Pelanggaran etika, kepercayaan, dan tanggung jawab adalah inti dari
kegiatan penipuan. Etika membahas rasionalisasi dan, sampai batas tertentu,
tekanan yang terkait dengan penipuan dengan mempertimbangkan kondisi di mana
suatu tindakan dapat dianggap benar atau salah. Dengan secara eksplisit
mempertimbangkan etika keputusan, seseorang mungkin dapat meyakinkan penipu
potensial tentang kesalahannya sebelum orang tersebut memulai tindakan penipuan
pertamanya. Setelah seseorang melakukan penipuan, orang itu jarang ''reformasi
diri.'' Michael Josephson, presiden Institut Etika Josephson, menyarankan beberapa
pertanyaan yang dapat membantu untuk menentukan apakah Anda berada di lereng
licin menuju buruk keputusan etis.12
Deterrence
Penghindaran terhadap fraud dapat dilakukan dengan beberapa cara antara
lain melalui pembentukan visi dari atasan, hotline whistleblower, budaya etis
yang kuat, perlindungan whistleblower, lingkungan pengendalian yang tepat
protokol hukuman pelaku, kode etik bermakna, pemantauan pihak kontrak,
komunikasi terbuka dengan karyawan, vendor, pemasok, dan pelanggan, proaktif
fraud auditing, serta pemantauan aktivitas karyawan.
Detection
Assessing Fraud in a Financial Statement Audit
Pendeteksian fraud yang paling umum dilakukan adalah melaui pendeteksian
dan analisis adanya ketidakwajaran dalam laporan keuangan perusahaan dan
pencatatannya oleh auditor eksternal. Melalui analisis terhadap berbagai aspek
pada laporan keuangan akan dapat dilihat adanya anomaly-anomali atau
ketidakwajaran pencatatan. Hal tersebut yang nantinya akan mengantarkan para
pelaku analisis untuk medeteksi adanya fraud pada internal suatu perusahaan.

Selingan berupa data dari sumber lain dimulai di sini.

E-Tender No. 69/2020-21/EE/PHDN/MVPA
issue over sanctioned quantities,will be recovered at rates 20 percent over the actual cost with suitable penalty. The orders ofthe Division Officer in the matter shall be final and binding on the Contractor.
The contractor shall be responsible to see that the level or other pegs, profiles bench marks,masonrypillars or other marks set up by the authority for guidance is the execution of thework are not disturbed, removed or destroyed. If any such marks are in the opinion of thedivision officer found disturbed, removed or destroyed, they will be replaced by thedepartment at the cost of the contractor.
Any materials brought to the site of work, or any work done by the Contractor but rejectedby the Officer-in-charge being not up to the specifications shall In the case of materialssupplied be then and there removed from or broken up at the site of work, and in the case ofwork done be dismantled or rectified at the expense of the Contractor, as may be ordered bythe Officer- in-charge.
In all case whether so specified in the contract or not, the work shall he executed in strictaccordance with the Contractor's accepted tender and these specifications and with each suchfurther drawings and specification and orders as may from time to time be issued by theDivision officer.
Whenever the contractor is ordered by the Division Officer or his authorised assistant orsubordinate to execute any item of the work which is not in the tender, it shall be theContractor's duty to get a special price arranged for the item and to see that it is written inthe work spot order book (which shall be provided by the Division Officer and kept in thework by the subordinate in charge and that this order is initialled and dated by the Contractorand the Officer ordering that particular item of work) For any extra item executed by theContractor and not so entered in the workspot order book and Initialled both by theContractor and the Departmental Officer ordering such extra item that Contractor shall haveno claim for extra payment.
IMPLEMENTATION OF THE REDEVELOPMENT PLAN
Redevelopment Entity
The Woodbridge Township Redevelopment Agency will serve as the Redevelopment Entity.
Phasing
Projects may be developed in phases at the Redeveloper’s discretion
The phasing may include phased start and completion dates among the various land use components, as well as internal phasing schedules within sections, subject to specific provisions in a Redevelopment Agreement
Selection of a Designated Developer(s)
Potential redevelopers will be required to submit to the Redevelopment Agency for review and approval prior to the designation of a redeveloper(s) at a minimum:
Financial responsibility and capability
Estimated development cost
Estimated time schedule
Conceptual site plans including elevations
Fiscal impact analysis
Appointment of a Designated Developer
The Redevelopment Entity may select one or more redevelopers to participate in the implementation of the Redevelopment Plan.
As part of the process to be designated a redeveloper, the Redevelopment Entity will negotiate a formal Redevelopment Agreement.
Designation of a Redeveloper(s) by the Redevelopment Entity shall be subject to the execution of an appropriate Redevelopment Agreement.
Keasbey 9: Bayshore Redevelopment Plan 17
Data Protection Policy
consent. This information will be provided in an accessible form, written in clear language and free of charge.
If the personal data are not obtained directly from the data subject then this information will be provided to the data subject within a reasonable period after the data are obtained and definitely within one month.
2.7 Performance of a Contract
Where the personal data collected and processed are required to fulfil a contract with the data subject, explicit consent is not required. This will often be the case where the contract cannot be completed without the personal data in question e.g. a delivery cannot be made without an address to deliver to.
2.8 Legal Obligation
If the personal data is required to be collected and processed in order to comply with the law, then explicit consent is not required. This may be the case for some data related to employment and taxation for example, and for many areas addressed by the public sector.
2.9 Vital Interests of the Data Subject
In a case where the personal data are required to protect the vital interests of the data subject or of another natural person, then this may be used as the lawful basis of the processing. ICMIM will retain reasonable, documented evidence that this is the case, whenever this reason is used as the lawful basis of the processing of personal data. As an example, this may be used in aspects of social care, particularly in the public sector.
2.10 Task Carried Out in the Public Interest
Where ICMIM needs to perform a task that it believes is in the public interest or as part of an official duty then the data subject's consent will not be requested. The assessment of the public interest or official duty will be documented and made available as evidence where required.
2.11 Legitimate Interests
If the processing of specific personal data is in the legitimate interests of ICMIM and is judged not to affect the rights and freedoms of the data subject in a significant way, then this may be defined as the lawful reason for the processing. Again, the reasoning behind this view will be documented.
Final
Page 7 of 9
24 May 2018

Penilaian Risiko yang Ditargetkan
Penipuan yang dilakukan melalui penggantian manajemen bisa sangat sulit
dideteksi. AICPA (2005) mengidentifikasi enam rekomendasi utama bagi komite
audit dalam menjalankan tugasnya:
1. Pertahankan skeptisisme.
2. Memperkuat pemahaman komite tentang bisnis.
3. Brainstorm untuk mengidentifikasi risiko penipuan.
4. Gunakan kode etik untuk menilai budaya pelaporan keuangan.
5. Memastikan entitas memupuk program whistleblower yang kuat.
6. Mengembangkan jaringan informasi dan umpan balik yang luas.